Average acceptability of policies A and B (black and white circles respectively), and of the experiment (gray circle), reproduce results in their Table 1. The acceptability of the worst arm is computed by randomly pairing observations between A & B, inducing the correlation within pair that we obtained in new data: r(A,B)=.33. For each of the seven studies, 10,000 pairs (with replacement) were formed. The lowest rated policy was computed within each pair, and averaged across them. This is the estimated average acceptability of the worst arm. Vertical lines depict 95% (bootstrapped) confidence intervals. [↩]
- Discussion of implications of an A/B test revealing all policies available:
It does seem plausible to us that an experiment may be objected to because it reveals the alternative policy that could be pursued, while the direct implementation of either policy would not.
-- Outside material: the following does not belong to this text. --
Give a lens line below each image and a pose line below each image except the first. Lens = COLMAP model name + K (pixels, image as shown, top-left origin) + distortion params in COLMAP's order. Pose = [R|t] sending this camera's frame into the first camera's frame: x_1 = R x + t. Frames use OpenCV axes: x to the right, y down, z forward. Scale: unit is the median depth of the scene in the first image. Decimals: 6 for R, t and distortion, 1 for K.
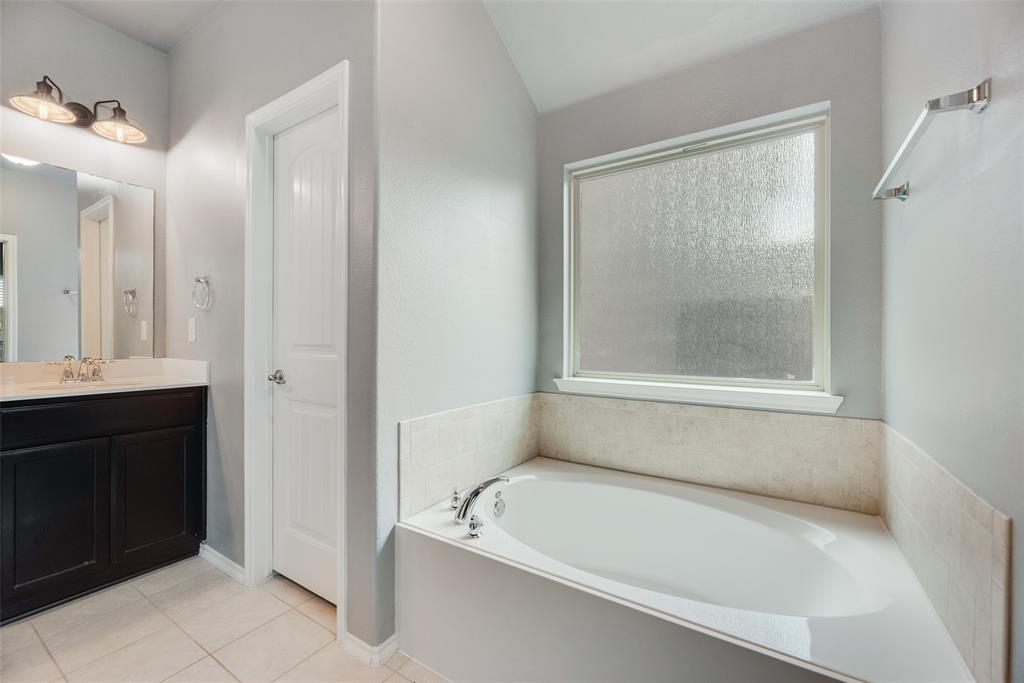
lens RADIAL K [[420.8, 0, 509.7], [0, 420.8, 339.6], [0, 0, 1]] dist [0.002279, 0.000432]
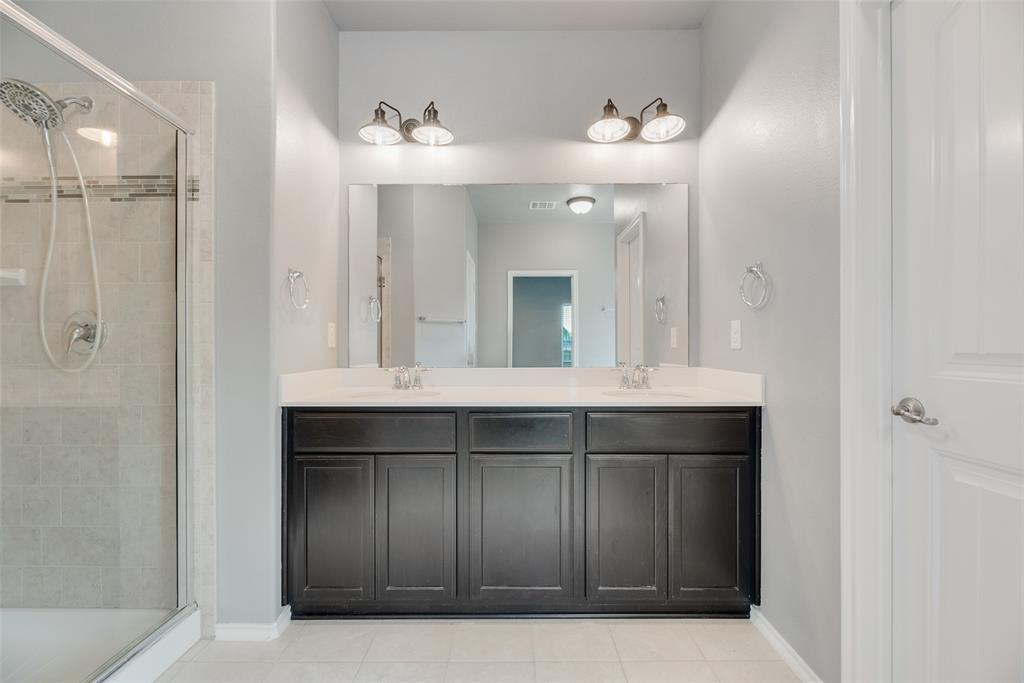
lens RADIAL K [[416.3, 0, 513.7], [0, 416.3, 351.1], [0, 0, 1]] dist [0.000039, -0.000405]
pose [[0.545054, 0.005045, -0.838386, -0.330236], [0.003461, 0.999960, 0.008267, 0.001314], [0.838394, -0.007408, 0.545014, 0.211566]]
For example, people may favor more vacation days for teachers, but not when they realize it comes at the expense of a $2000 bonus (and vice versa) and this tradeoff is more likely to be noticed if an experiment is run, where both policies are tested, than if the organization just implements one of them. However:
1) In practice, none of the famous cases where experiments were controversial (e.g., Facebook .htm, OKCupid .htm) arose because the A/B test revealed the two alternative courses of action. Rather, they were objectionable because they included policies that were objectionable on their own (e.g., lying to customers about how good a match they had with a potential date).
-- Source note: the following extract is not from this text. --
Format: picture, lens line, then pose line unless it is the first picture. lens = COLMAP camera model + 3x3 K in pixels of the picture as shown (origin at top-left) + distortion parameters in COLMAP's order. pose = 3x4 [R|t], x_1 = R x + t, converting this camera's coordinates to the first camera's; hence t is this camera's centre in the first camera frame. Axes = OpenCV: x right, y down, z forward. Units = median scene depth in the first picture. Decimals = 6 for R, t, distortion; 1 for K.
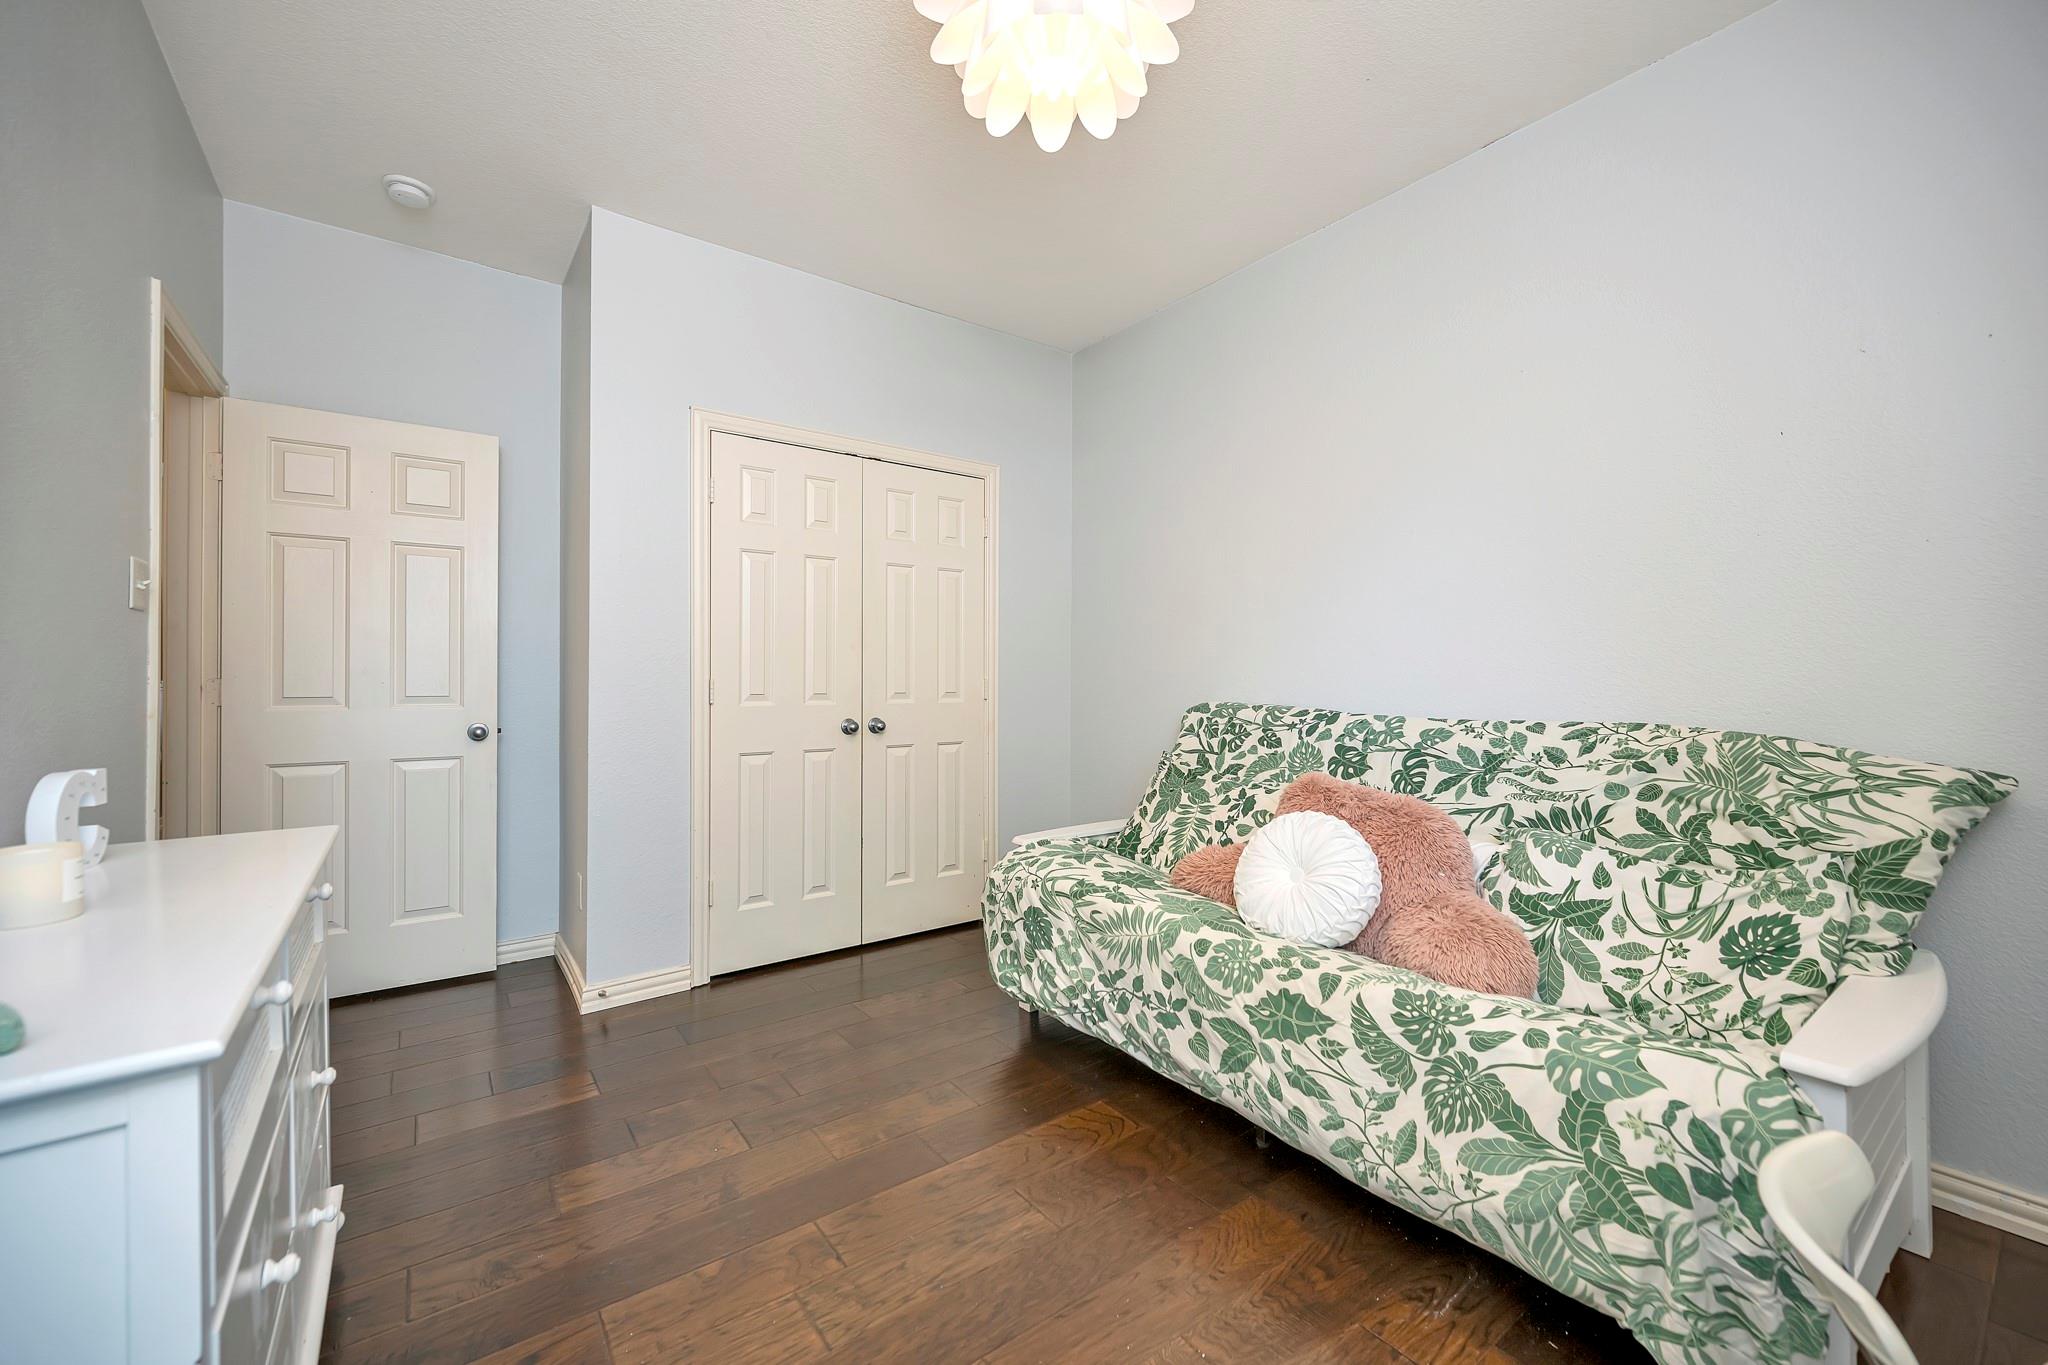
lens RADIAL K [[808.8, 0, 1028.7], [0, 808.8, 688.3], [0, 0, 1]] dist [-0.000977, -0.000260]
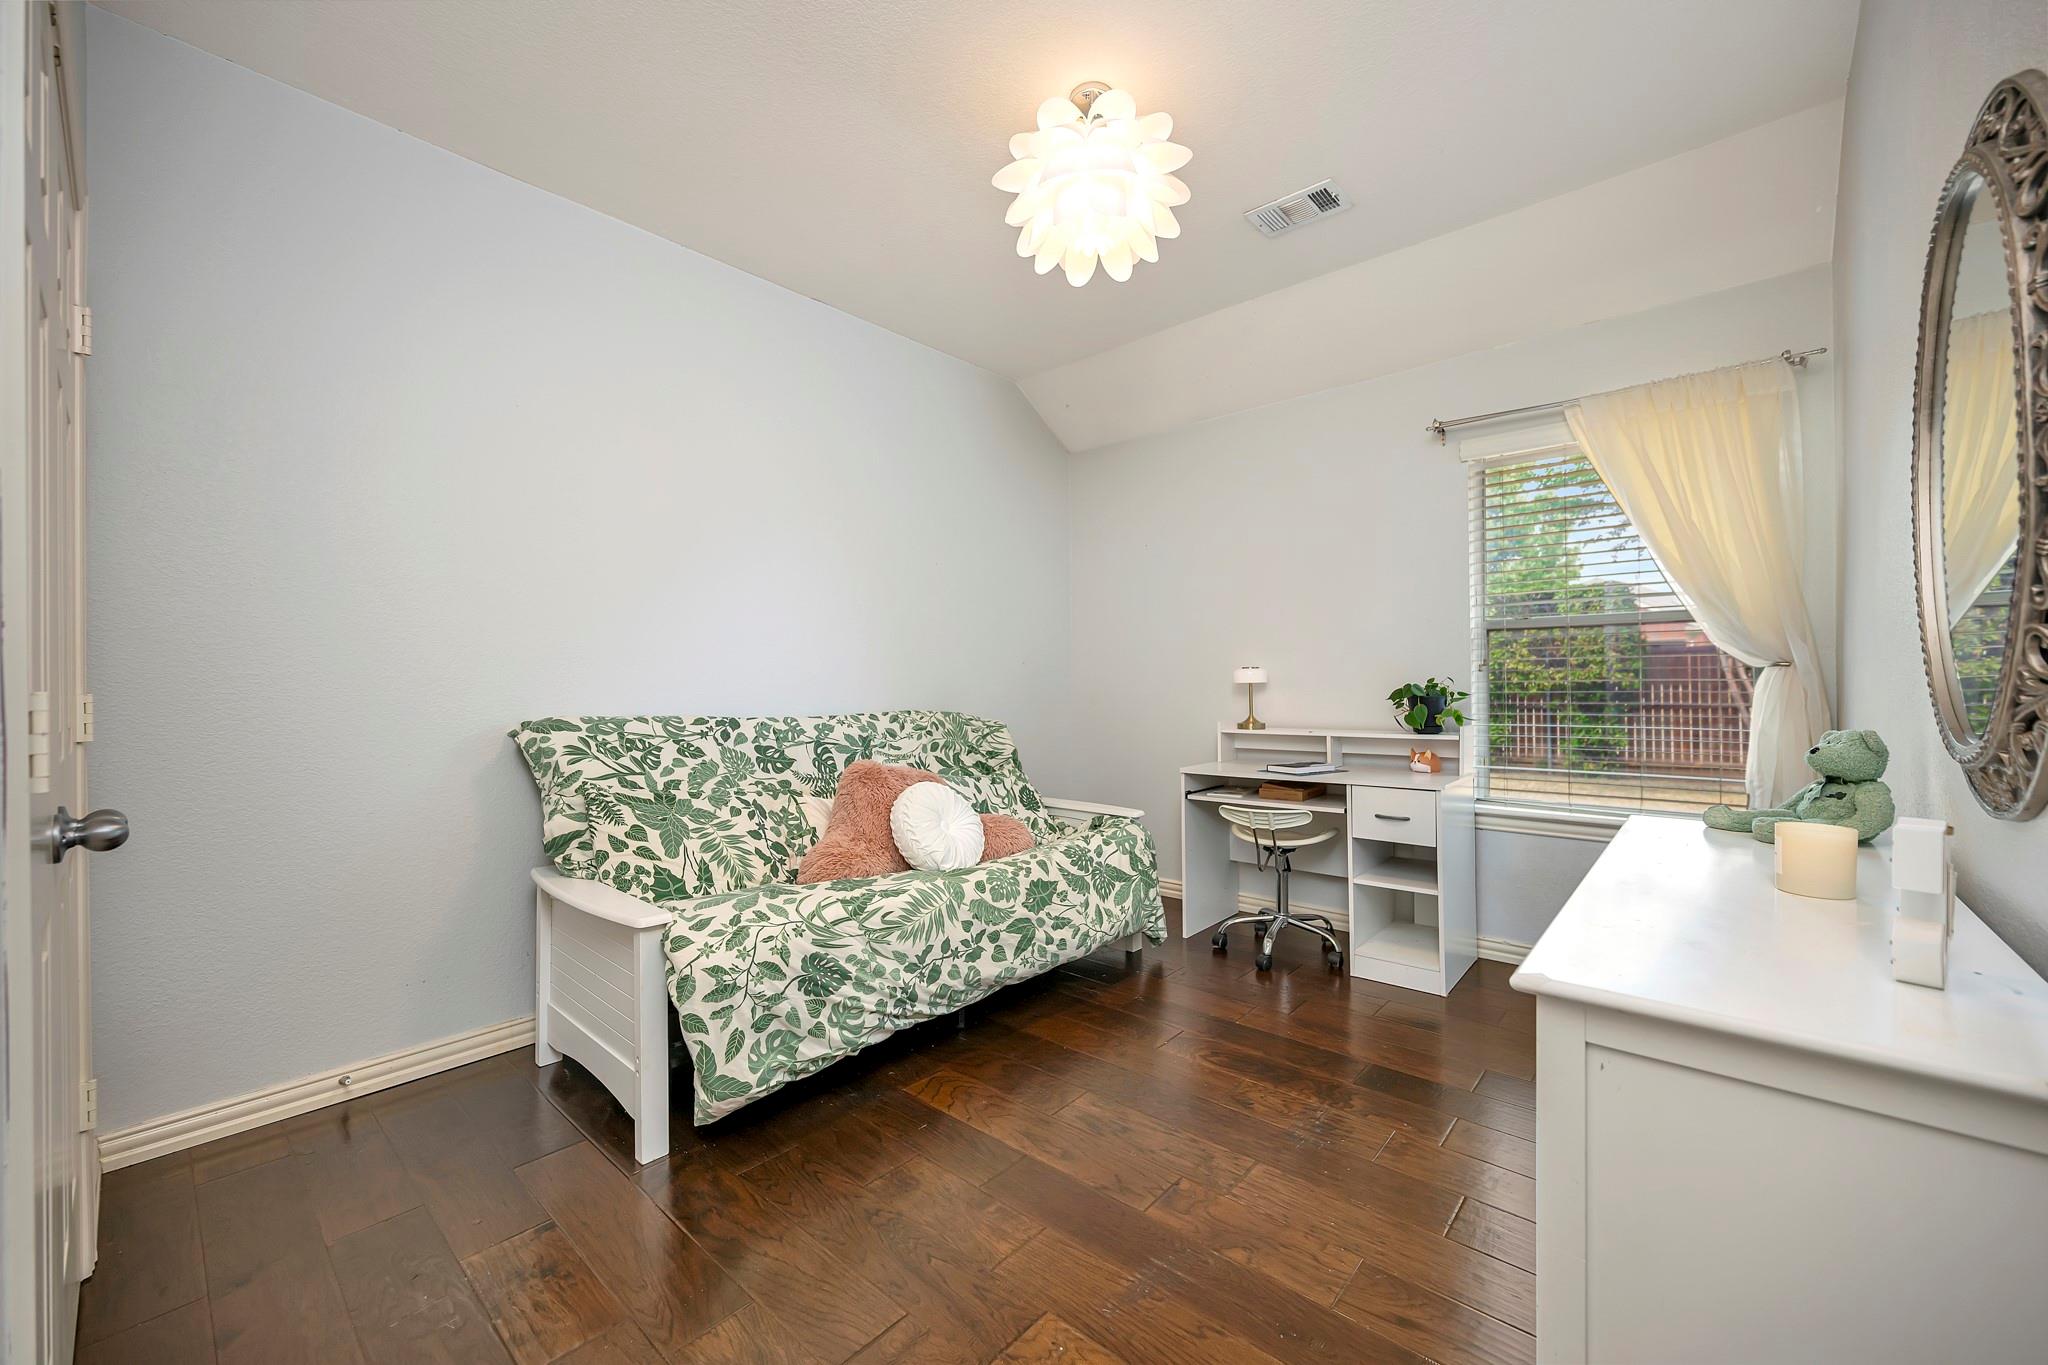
lens RADIAL K [[808.8, 0, 1028.7], [0, 808.8, 688.3], [0, 0, 1]] dist [-0.000977, -0.000260]
pose [[-0.207239, -0.003088, 0.978285, -1.068593], [0.022706, 0.999710, 0.007966, -0.013766], [-0.978027, 0.023864, -0.207109, 1.156802]]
2) In the PNAS paper, all the scenarios we found through our re-analysis not to actually show experiment aversion, did reveal the two policies only in the A/B test, and not in the individual policy conditions. Thus, this possible mechanism behind opposition to A/B tests, if it exists, does not seem to be too strong.
3) The prototypical A/B test, and prototypical clinical trial, involves A=status-quo vs. B=new intervention. So the prototypical policy experiment does not reveal new information, for the counterfactual is as transparent to those evaluating B as to those evaluating the A/B test.
4) Knowing the opportunity cost of a policy is not sufficient to cause opposition to that policy. For example, in all studies in our paper people knew the counterfactual policy that could be implemented, and nevertheless, as long as the policies did not cause harm, even when they lead to unequal outcomes, choosing one policy over the other, or running an experiment, proved acceptable.
Given all this, we intuit that for the revelation of the alternative course of action to cause the experiment to be objectionable what's required is that choosing between A and B is seen as immoral or objectionable. This is a rare situation, but it is present in what we refer to as the 8th and 9th scenarios in the PNAS paper, the only two where experiment aversion persists after conducting our re-analysis assuming a correlation of r(A,B) = .33 (although, we did not collect new data for these scenarios). [↩]
- We don't know if this qualifies as an illegal clinical trial or not, and presumably, neither do most respondents.